▸ **Given data**:

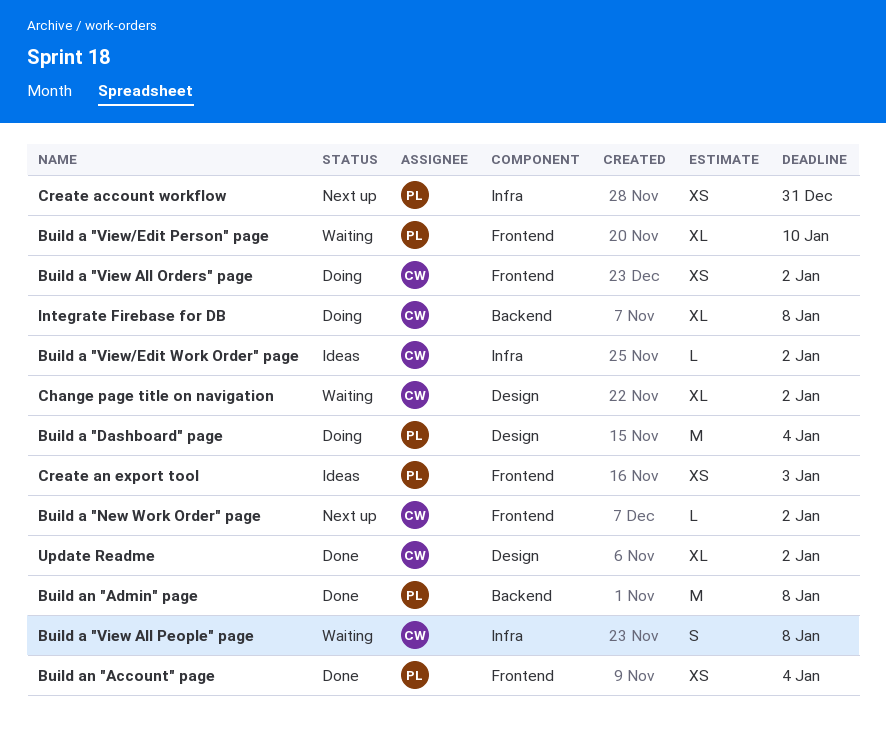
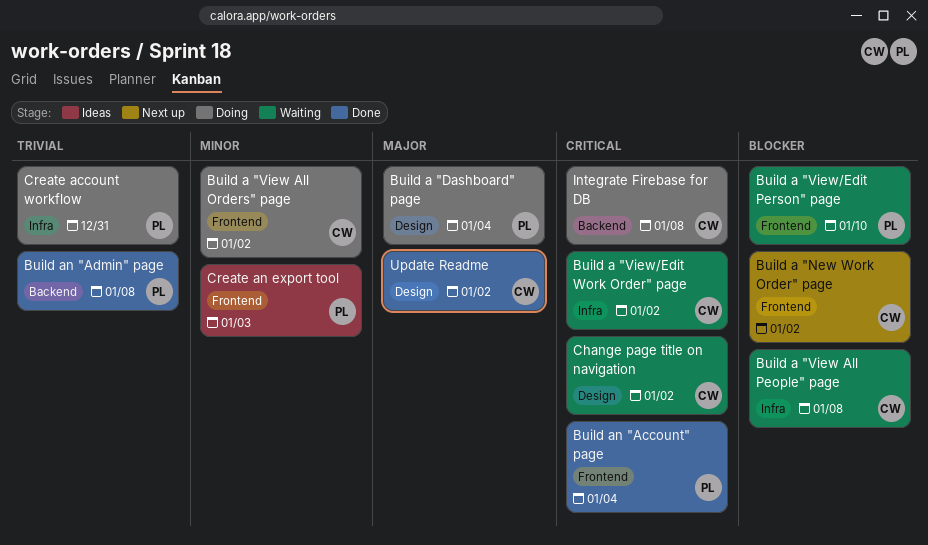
Build a "View/Edit Work Order" page, status: Ideas -> Waiting
Create account workflow, status: Next up -> Doing

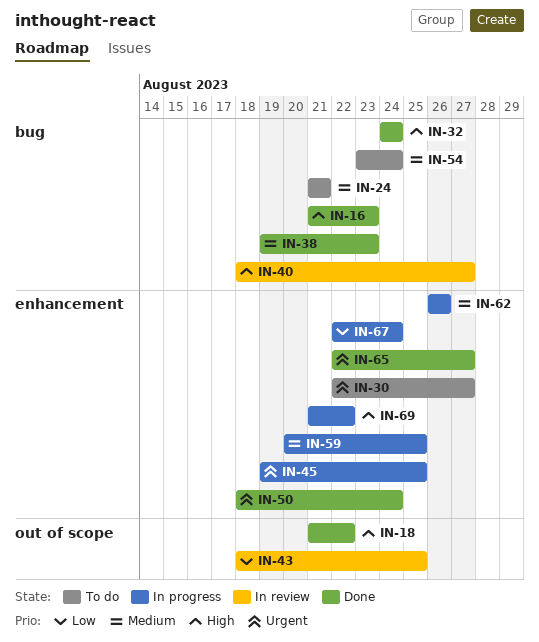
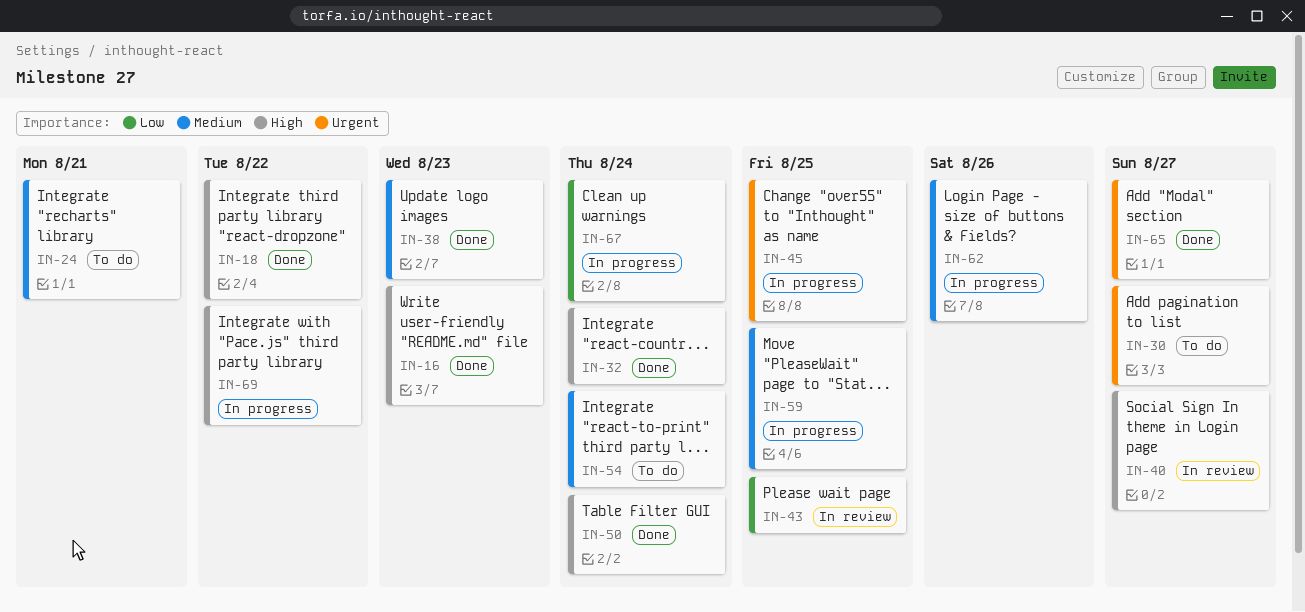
IN-50, priority: Urgent -> High

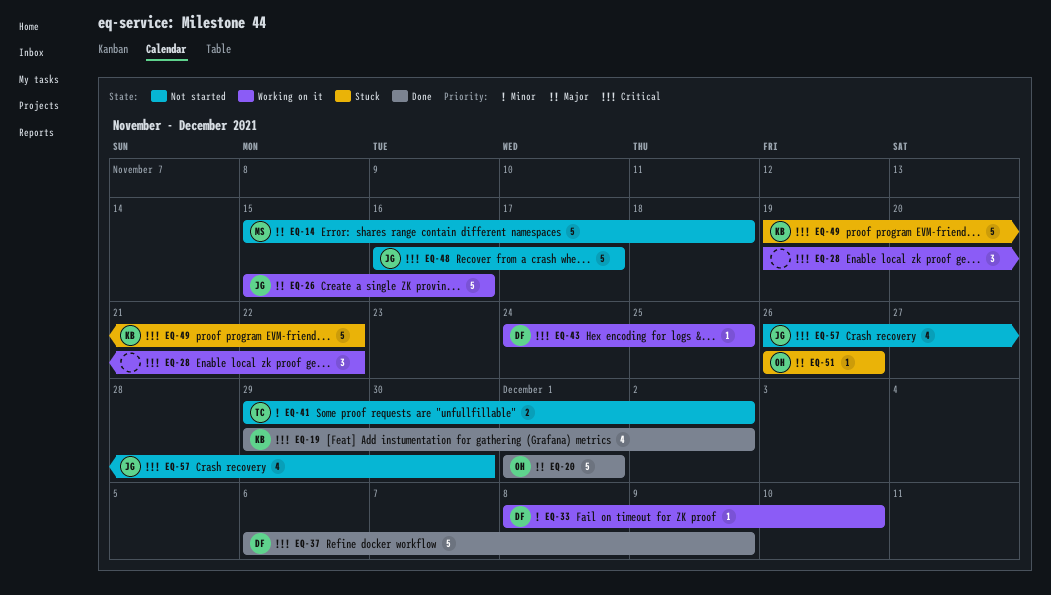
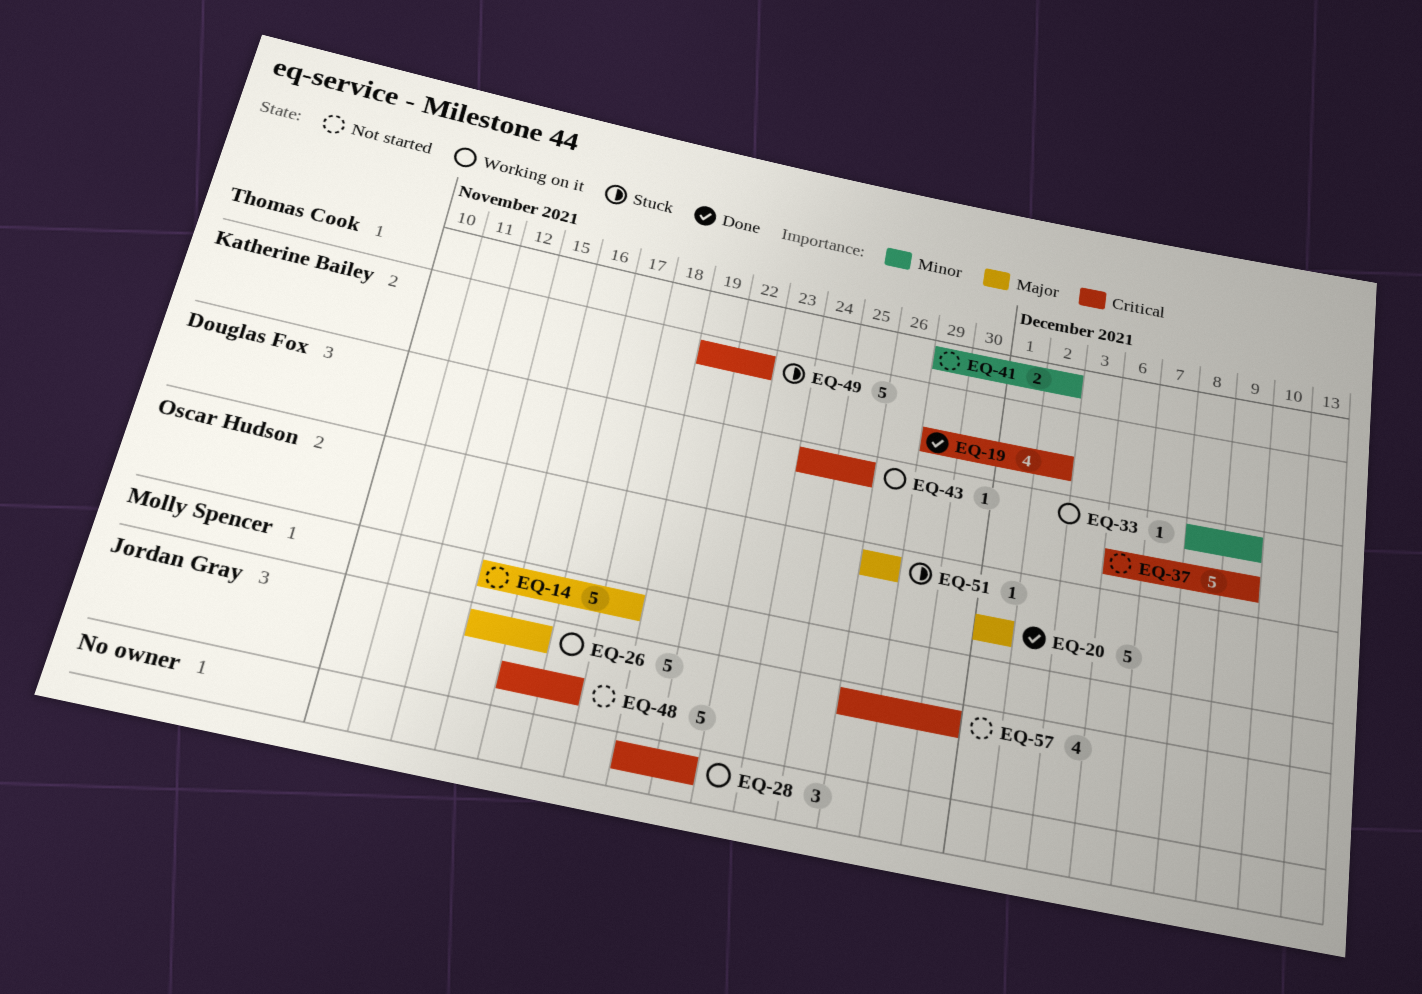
EQ-33, due: Dec 10 -> Dec 9
EQ-37, status: Done -> Not started

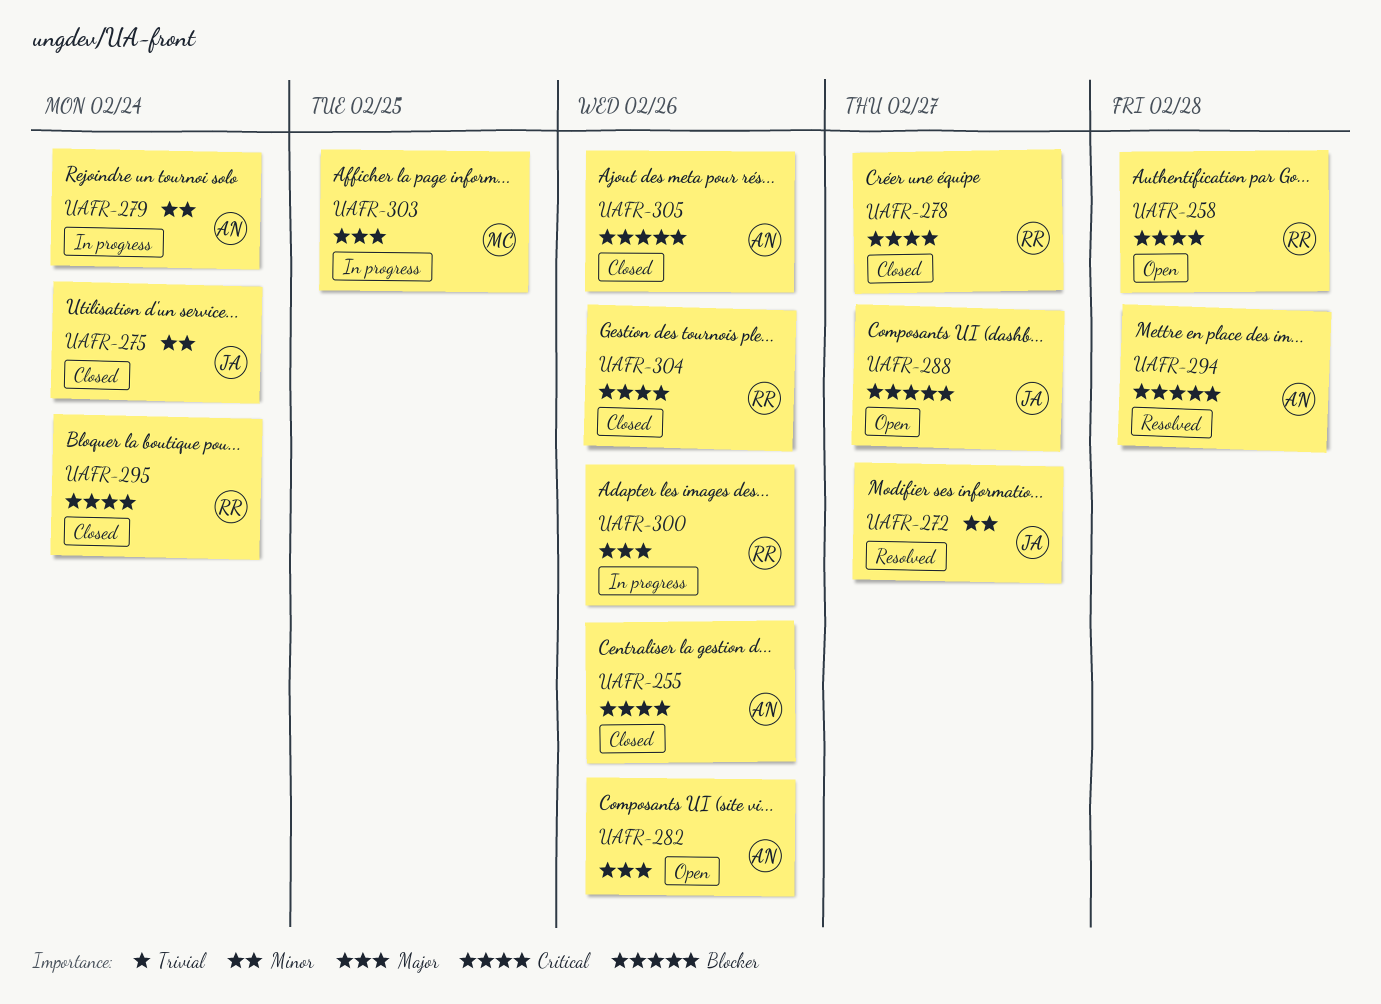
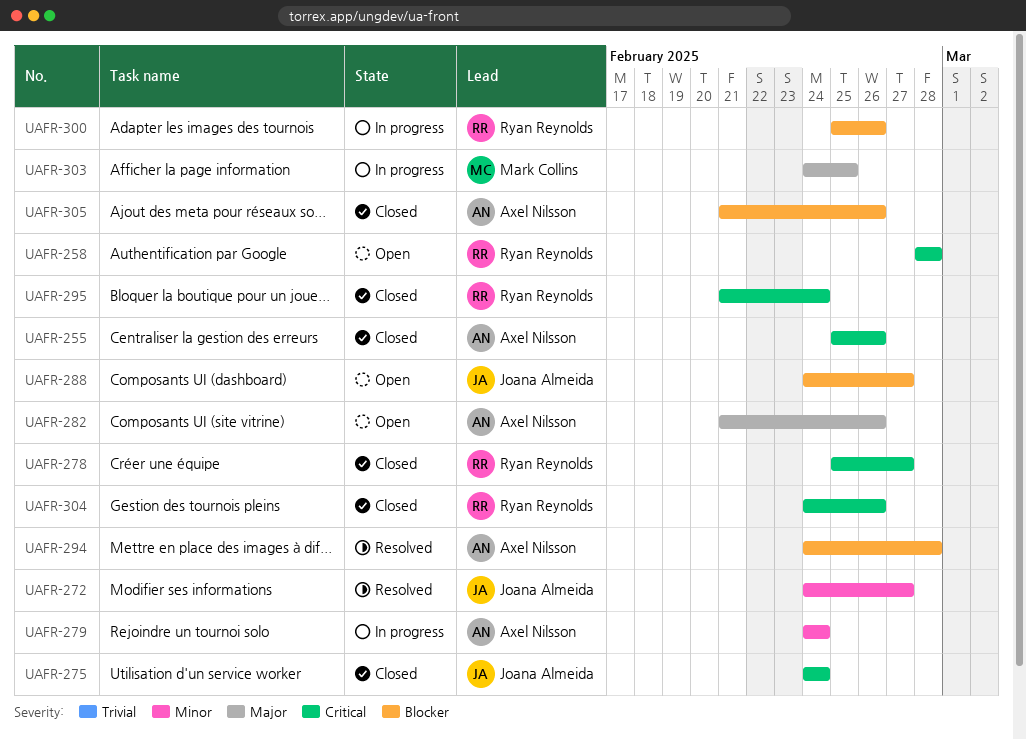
UAFR-275, priority: Minor -> Critical
UAFR-300, priority: Major -> Blocker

▸ **Exercise goal**:
Report how many lines of the records above contain the word "UAFR", and give only that number.

▸ **Completed exercise**:
2